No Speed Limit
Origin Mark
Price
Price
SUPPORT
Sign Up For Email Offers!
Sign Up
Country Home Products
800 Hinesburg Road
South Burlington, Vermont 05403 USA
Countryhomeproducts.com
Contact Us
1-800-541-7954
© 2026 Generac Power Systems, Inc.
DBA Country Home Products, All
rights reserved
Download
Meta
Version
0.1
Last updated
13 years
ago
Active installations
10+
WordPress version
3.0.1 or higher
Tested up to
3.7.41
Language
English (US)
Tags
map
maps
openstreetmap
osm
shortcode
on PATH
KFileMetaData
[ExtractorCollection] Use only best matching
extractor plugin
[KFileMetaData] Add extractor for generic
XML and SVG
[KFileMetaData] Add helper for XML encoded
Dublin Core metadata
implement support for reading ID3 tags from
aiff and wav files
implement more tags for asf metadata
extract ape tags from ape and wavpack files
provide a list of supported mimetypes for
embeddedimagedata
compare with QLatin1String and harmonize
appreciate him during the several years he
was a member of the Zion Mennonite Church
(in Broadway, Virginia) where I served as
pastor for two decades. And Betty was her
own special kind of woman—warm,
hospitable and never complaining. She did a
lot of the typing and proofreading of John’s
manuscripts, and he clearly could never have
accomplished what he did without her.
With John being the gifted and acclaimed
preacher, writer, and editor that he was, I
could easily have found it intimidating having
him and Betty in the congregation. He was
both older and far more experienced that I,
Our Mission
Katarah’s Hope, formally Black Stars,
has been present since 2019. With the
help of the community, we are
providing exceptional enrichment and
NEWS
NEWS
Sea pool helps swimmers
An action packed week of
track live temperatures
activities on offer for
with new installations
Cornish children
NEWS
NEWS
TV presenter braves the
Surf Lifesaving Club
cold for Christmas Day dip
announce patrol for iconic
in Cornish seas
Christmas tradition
▬▬▬
* [EXERCISE AIM]
All lines that include the word "have" must be copied from the material above.

* [SOLUTION TO THIS EXERCISE]
manuscripts, and he clearly could never have
could easily have found it intimidating having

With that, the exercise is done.